··· SUPPLIED INFORMATION ···
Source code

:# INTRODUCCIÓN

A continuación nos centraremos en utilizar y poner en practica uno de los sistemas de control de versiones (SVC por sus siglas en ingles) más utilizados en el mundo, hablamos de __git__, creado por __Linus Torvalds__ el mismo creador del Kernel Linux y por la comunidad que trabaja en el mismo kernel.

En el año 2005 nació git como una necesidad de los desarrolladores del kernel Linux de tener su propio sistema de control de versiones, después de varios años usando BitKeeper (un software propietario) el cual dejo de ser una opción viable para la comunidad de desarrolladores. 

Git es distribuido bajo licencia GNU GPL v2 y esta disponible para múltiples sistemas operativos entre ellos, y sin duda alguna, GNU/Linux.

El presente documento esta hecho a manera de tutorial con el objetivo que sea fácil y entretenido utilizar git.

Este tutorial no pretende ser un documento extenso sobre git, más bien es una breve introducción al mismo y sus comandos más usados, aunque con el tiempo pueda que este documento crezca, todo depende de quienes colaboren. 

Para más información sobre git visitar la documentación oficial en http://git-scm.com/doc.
···
REQUIREMENT -
From the entries above, copy out every line where the string "esta" appears.

RESPONSE TO THE TASK -
Git es distribuido bajo licencia GNU GPL v2 y esta disponible para múltiples sistemas operativos entre ellos, y sin duda alguna, GNU/Linux.
El presente documento esta hecho a manera de tutorial con el objetivo que sea fácil y entretenido utilizar git.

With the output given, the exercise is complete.